First, explain what Bom is.
The full name of BOM is byte order mark. It is not hard to see from its name that it exists to mark byte order. the definition of byte order can be found here because the group in which the http://en.wikipedia.org/wiki/Endianness exists is used to determine the actual storage order of binary data in memory. When the two machines exchange data, the byte order (or endian) must be consistent. Otherwise, an error occurs when interpreting the data. For example, Intel's CPU is little endian. The binary data transmitted over the network is big endian. Therefore, when using C # to accept data from the network, you must handle the byte sequence. Actually manyProgramIt does not process the byte order, because our common programs are running on the Wintel architecture. Both parties of the communication are littleendian. when the data is sent to the network, a byte order error occurs. After the other end accepts the request, a byte order error occurs again, and the result is positive. Therefore, this problem is usually not displayed.
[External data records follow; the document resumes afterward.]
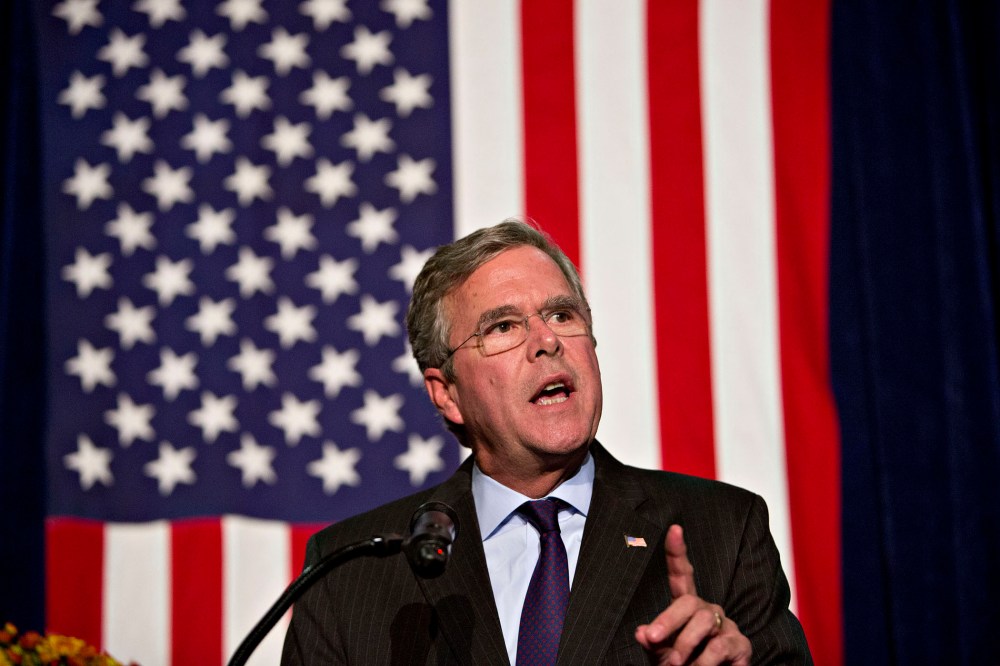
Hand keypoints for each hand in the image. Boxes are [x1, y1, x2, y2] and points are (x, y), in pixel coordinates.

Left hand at [634, 525, 751, 665]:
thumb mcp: (662, 655)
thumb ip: (653, 643)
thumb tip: (641, 632)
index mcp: (687, 607)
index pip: (682, 575)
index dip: (678, 552)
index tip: (674, 529)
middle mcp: (708, 611)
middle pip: (689, 602)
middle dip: (668, 620)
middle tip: (653, 639)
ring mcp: (726, 626)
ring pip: (704, 622)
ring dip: (685, 644)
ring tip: (676, 665)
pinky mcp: (741, 644)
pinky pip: (719, 646)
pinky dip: (703, 662)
Return to BOM and have a detailed explanation on Wikipedia. http://en.wikipedia.org/wiki/Byte_order_mark. in summary, utf8 is used. Both UTF16 and UTF32 insert BOM before the data stream to mark the byte order of subsequent content. this was a good intention, but there were two problems: first, because of the existence of BOM, text files are no longer an ASCII compatible text file. There are a lot of tools on the market for processing text files, and all of them are suspended when Bom is encountered. Second, many XML parsers do not support Bom. That is to say, XML with Bom is considered illegal by them, but parsing fails.
How to control BOM output
Bom is produced by encoding. Naturally, Microsoft provides reloads in its utf8, UTF16, and UTF32 constructors to specify whether to add this BOM to the data stream. The following uses XML as an example:
The aboveCodeCall createxmldoc to create an xmldocument object, add some content, and write xmldocument to stream. the Code in line 17-19 shows that the first three bytes of the output content are 0xef, 0xbb, and 0xbf. these three bytes are exactly the BOM encoded by utf8.
To solve this problem, I wrote the following code:
The code above adds a new overload to save by defining the Extension Method for xmldocument. This overload adds a new parameter withbom to express whether the BOM needs to be output. the most critical part of this Code is the 4th line: The withbom parameter is passed to the utf8encoding constructor.
In the following test, we checked the starting data of the output data stream. The starting data for this time is <?, Instead of 0xef, 0xbb, and 0xbf.